Every line from the start of the records through the line with "left shoulder: (109, 23)" is to be written out exactly; pictures are not.

------------------------------------------------

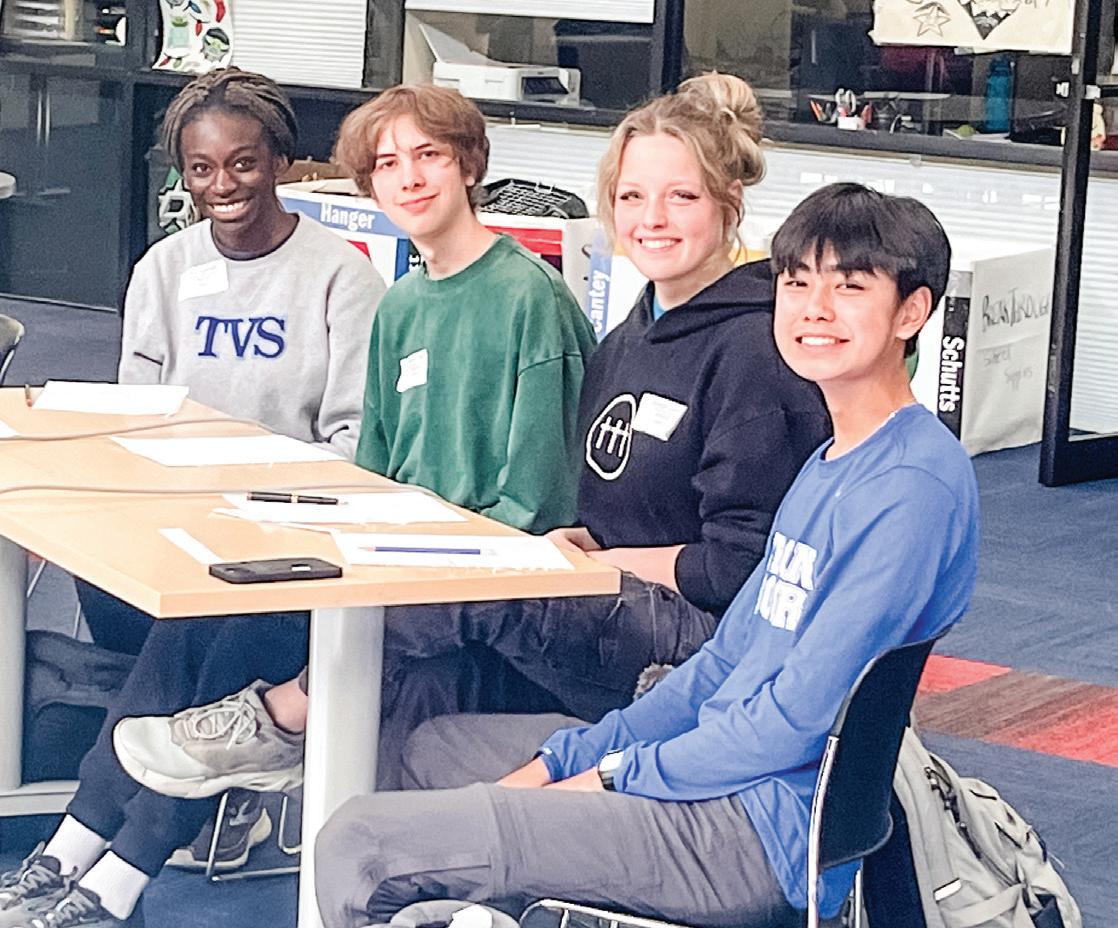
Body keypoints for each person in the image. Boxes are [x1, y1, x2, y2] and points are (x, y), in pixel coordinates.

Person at [107, 73, 831, 805]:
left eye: (682, 197)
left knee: (482, 581)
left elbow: (741, 568)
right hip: (607, 597)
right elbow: (622, 506)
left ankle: (280, 717)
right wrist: (587, 543)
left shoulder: (753, 350)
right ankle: (339, 843)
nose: (653, 219)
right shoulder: (632, 338)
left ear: (728, 203)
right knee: (406, 684)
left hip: (702, 649)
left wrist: (594, 559)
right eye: (632, 197)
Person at [308, 182, 982, 928]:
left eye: (849, 288)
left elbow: (795, 723)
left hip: (757, 833)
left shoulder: (913, 486)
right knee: (435, 748)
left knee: (360, 844)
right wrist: (574, 758)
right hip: (707, 781)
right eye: (797, 283)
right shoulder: (832, 459)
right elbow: (722, 664)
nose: (813, 309)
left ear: (911, 312)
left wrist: (612, 775)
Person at [0, 84, 594, 928]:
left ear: (469, 164)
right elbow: (380, 470)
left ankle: (118, 882)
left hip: (451, 585)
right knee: (195, 624)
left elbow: (529, 503)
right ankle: (75, 854)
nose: (408, 178)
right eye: (387, 164)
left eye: (428, 157)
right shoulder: (407, 302)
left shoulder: (521, 298)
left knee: (238, 621)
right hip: (358, 544)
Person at [75, 65, 387, 658]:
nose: (222, 185)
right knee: (95, 564)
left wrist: (249, 486)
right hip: (174, 510)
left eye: (242, 163)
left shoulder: (343, 278)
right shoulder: (162, 269)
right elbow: (133, 418)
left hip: (286, 522)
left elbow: (357, 443)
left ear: (280, 162)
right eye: (201, 168)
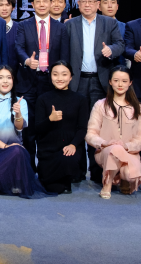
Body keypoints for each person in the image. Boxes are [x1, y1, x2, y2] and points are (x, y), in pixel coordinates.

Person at [65, 0, 124, 182]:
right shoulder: (70, 25)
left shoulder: (109, 23)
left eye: (91, 1)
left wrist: (111, 50)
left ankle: (98, 171)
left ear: (98, 5)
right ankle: (78, 170)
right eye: (84, 1)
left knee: (99, 126)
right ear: (78, 4)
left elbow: (120, 44)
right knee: (77, 124)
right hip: (77, 80)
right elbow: (64, 53)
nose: (87, 5)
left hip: (101, 81)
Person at [15, 0, 70, 165]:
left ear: (51, 3)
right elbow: (18, 48)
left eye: (45, 1)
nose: (41, 4)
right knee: (29, 127)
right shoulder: (23, 25)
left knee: (50, 125)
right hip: (28, 81)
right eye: (37, 2)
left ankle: (49, 166)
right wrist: (26, 60)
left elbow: (64, 56)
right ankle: (29, 167)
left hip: (51, 82)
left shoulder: (61, 27)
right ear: (32, 4)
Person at [0, 65, 46, 198]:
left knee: (17, 151)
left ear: (13, 80)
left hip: (14, 150)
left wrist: (18, 113)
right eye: (1, 77)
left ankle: (13, 182)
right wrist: (5, 147)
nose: (5, 81)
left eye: (9, 77)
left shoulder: (21, 102)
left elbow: (20, 128)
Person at [85, 68, 141, 198]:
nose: (120, 84)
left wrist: (127, 146)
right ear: (110, 82)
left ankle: (122, 177)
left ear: (130, 83)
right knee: (115, 149)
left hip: (130, 152)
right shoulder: (100, 105)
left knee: (131, 174)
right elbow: (90, 134)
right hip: (106, 152)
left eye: (124, 81)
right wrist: (105, 143)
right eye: (116, 80)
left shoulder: (140, 109)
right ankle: (107, 183)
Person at [35, 62, 89, 194]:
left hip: (69, 147)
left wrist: (73, 145)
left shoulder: (80, 99)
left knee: (67, 162)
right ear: (50, 76)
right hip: (48, 149)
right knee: (51, 187)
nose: (59, 78)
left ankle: (65, 177)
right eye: (55, 74)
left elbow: (82, 128)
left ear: (71, 77)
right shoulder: (42, 99)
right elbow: (37, 129)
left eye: (64, 74)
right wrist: (50, 119)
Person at [0, 0, 19, 74]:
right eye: (1, 5)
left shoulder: (20, 29)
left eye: (7, 5)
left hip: (16, 74)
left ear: (13, 7)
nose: (4, 8)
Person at [98, 0, 125, 66]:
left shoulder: (125, 27)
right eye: (105, 3)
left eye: (113, 2)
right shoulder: (93, 26)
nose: (110, 6)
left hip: (119, 67)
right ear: (99, 7)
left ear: (117, 6)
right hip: (99, 67)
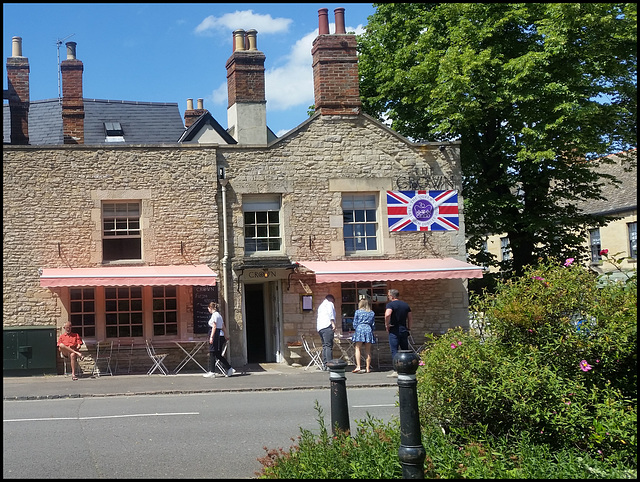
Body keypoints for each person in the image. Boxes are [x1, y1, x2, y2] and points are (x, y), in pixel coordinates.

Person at [203, 302, 236, 378]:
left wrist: (211, 337)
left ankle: (212, 371)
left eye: (208, 309)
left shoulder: (214, 315)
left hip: (215, 335)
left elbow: (214, 326)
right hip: (220, 336)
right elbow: (223, 327)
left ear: (211, 308)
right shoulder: (219, 316)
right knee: (218, 354)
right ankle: (229, 368)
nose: (208, 310)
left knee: (212, 352)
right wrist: (226, 335)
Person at [385, 289, 413, 377]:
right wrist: (409, 327)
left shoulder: (390, 305)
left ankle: (396, 370)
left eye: (389, 295)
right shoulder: (405, 305)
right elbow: (410, 317)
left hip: (394, 330)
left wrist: (387, 324)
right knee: (405, 349)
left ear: (392, 296)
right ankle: (407, 368)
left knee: (394, 350)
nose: (388, 297)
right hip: (403, 329)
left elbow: (387, 314)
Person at [351, 298, 376, 373]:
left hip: (360, 329)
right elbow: (373, 324)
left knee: (357, 348)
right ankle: (367, 367)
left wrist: (356, 328)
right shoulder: (371, 313)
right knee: (368, 350)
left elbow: (355, 323)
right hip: (368, 329)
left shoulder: (358, 312)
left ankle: (358, 366)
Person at [316, 294, 336, 370]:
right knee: (328, 346)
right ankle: (329, 365)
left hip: (320, 328)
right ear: (331, 299)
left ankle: (325, 364)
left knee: (325, 346)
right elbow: (331, 314)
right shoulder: (329, 304)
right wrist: (333, 323)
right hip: (327, 326)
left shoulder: (321, 306)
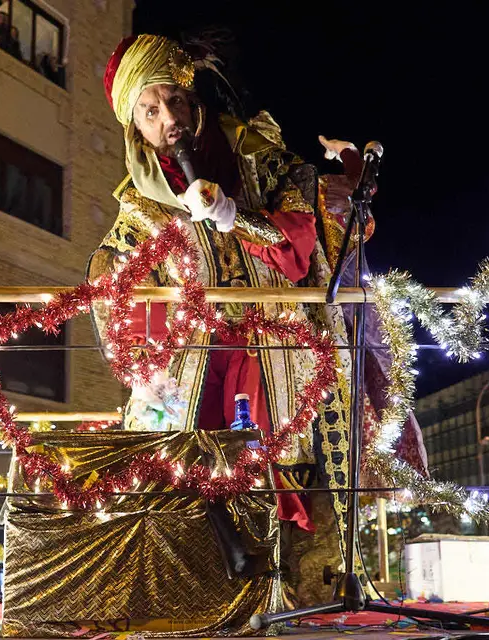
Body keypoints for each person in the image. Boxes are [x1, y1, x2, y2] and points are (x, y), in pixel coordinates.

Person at [86, 34, 426, 598]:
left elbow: (297, 248)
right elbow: (115, 287)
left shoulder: (263, 157)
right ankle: (212, 587)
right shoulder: (139, 203)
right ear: (135, 126)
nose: (168, 118)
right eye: (150, 110)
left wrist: (230, 214)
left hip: (284, 345)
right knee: (187, 459)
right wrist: (147, 362)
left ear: (194, 99)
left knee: (290, 461)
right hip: (196, 357)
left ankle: (308, 588)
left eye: (174, 100)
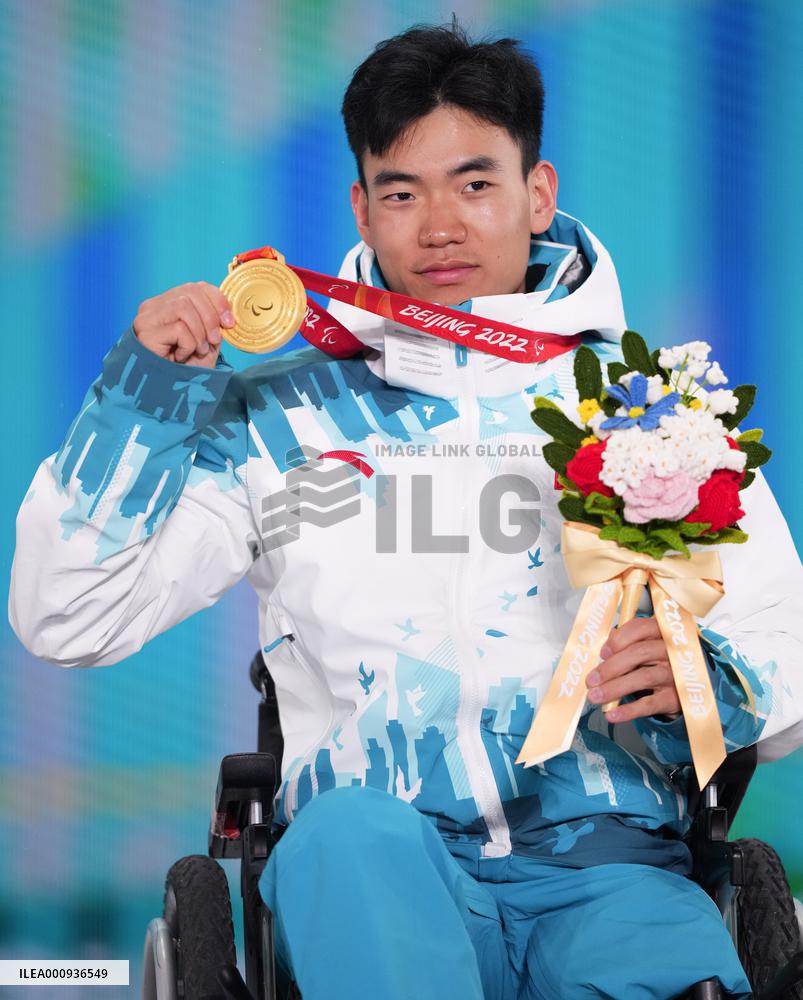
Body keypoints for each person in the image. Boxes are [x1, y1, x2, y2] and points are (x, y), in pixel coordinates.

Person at [9, 22, 803, 1000]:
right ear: (361, 206)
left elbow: (780, 639)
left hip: (611, 868)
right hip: (370, 865)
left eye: (474, 184)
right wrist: (138, 403)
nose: (437, 227)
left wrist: (706, 674)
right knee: (353, 835)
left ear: (536, 191)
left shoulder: (651, 408)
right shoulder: (277, 418)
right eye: (401, 191)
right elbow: (63, 617)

------------------------------------------------

● RESULT OF THIS TASK
Body keypoints for each person in the image. Boxes are [x1, y1, x2, y2] and points are (x, y), in pixel coordinates.

Person at [107, 73, 831, 805]:
left eye: (682, 197)
left knee: (482, 581)
left elbow: (741, 568)
right hip: (607, 597)
right elbow: (622, 506)
left ankle: (280, 717)
right wrist: (587, 543)
left shoulder: (753, 350)
right ankle: (339, 843)
nose: (653, 219)
right shoulder: (632, 338)
left ear: (728, 203)
right knee: (406, 684)
left hip: (702, 649)
left wrist: (594, 559)
right eye: (632, 197)
Person at [308, 182, 982, 928]:
left eye: (849, 288)
left elbow: (795, 723)
left hip: (757, 833)
left shoulder: (913, 486)
right knee: (435, 748)
left knee: (360, 844)
right wrist: (574, 758)
right hip: (707, 781)
right eye: (797, 283)
right shoulder: (832, 459)
right elbow: (722, 664)
nose: (813, 309)
left ear: (911, 312)
left wrist: (612, 775)
Person at [0, 84, 594, 928]:
left ear: (469, 164)
right elbow: (380, 470)
left ankle: (118, 882)
left hip: (451, 585)
right knee: (195, 624)
left elbow: (529, 503)
right ankle: (75, 854)
nose: (408, 178)
right eye: (387, 164)
left eye: (428, 157)
right shoulder: (407, 302)
left shoulder: (521, 298)
left knee: (238, 621)
right hip: (358, 544)
Person at [75, 65, 387, 658]:
nose: (222, 185)
right knee: (95, 564)
left wrist: (249, 486)
right hip: (174, 510)
left eye: (242, 163)
left shoulder: (343, 278)
right shoulder: (162, 269)
right elbow: (133, 418)
left hip: (286, 522)
left elbow: (357, 443)
left ear: (280, 162)
right eye: (201, 168)
Body keypoints for each person in the image. Boxes are [x1, y1, x2, y2] and points are (x, y), in pixel coordinates.

Person at [65, 0, 124, 182]:
right shoulder: (70, 25)
left shoulder: (109, 23)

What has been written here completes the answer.